Sometimes the Universe seems to send me assignments and without warning, the compulsion to dive in takes over my mind and heart. It seems to be without choice! There I am – fascinated by facts or happenstance or a new hobby or person or learning a new skill.
I can’t remember how this one started, but I was working on a speech for Toastmasters when a headline about “the Loneliness Epidemic” caught my eye and all of a sudden it became my primary hook for my speech.
Today I decided to follow up on that speech because I decided my next speech would be on the same topic with additional visuals using power point in my presentation. I searched my computer for notes and found absolutely nothing.
That’s when I remembered sitting in my car, scribbling out an outline in the last fifteen minutes before the meeting started. I was going through a rebellious phase in my Toastmasters experience because the last speech I spent a lot of time preparing was the most difficult I had done to date and the feedback I got from it was filled with negativity and some deeply cutting critique, not constructive at all but like slashes on my raw heart.
I decided I wouldn’t invest so much in my speeches in the future, “It isn’t worth the pain,” I thought.
I remember when I spoke, I got my outline mixed up and had to do what I had planned to do in the beginning at the end. I felt like I repeated myself but apparently on that day repetition was an effective strategy. Most importantly, I managed to remember the statistics on loneliness.
Here is some of what I said:
Scientific American reports 60% of Americans experience loneliness on a regular basis.
Americans are lonely in boardrooms, classrooms, restaurants, movie theaters: everywhere, people are lonely – even when surrounded by others.
Loneliness is one of those “untalkaboutables” people don’t bring up. Your shutting down may have looked like my shutting down when I told my closest friend I was feeling painfully lonely, but she didn’t understand. She believed that since I had children and a handful of friends I do activities with, it was impossible to be lonely.
She lobbed a healthy dose of shame in response to my confession.
I think I gave my original speech some time in November, close to two months ago. It has taken all this time for me to respond with a hearty “hell, yes” to the Universe.
My call is to work toward eradicating loneliness. My task is to continue the conversation, no matter how scary it is or how vulnerable I become in bringing it up.
I was surprised to find this poem on my old blog yesterday, a poem I don’t remember writing but still sounds much like the me-of-recently.
real she knows is
it would surprise
some to know. Some
one friend who
was startled she
felt left out
and hurt and discouraged
arriving to an event
where the others had
gathered. perfectly content
so what is real?
“my feelings are
hurt.
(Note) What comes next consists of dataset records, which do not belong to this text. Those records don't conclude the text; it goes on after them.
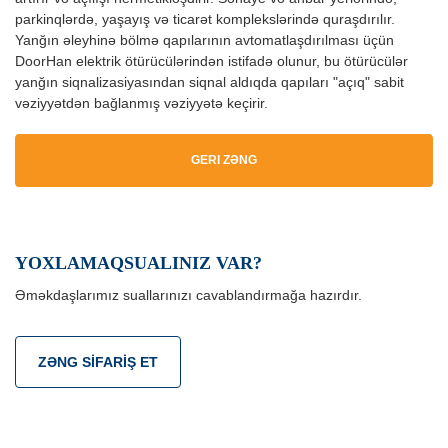
parkinqlərdə, yaşayış və ticarət komplekslərində quraşdırılır.
Yanğın əleyhinə bölmə qapılarının avtomatlaşdırılması üçün
DoorHan elektrik ötürücülərindən istifadə olunur, bu ötürücülər
yanğın siqnalizasiyasından siqnal aldıqda qapıları "açıq" sabit
vəziyyətdən bağlanmış vəziyyətə keçirir.
GERI ZƏNG
YOXLAMAQSUALINIZ VAR?
Əməkdaşlarımız suallarınızı cavablandırmağa hazırdır.
ZƏNG SIFARIŞ ET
I’ll get over it.
I always do. for now
I prefer to sit here
alone.” again. as in
the other times.
she could trust
Today isn’t the day for chirpy tips on how to not be lonely.
It is a day, instead, for contemplative reflection.
Take this prompts as a way to remember both loneliness and connection.
Tune into loneliness as a way to know it more clearly from a space of love.
Tune into connection so you may invite increased connection into your life experience and multiply connection out with and beside others.
Prompt: I remember feeling lonely, back when….(re-create a moment of loneliness in written, spoken (into your video camera) or in a piece of expressive visual art).
Prompt: I remember deep connection in the moment I.….(re-create a moment of deep connection in written, spoken (into your video camera) or in a piece of expressive visual art).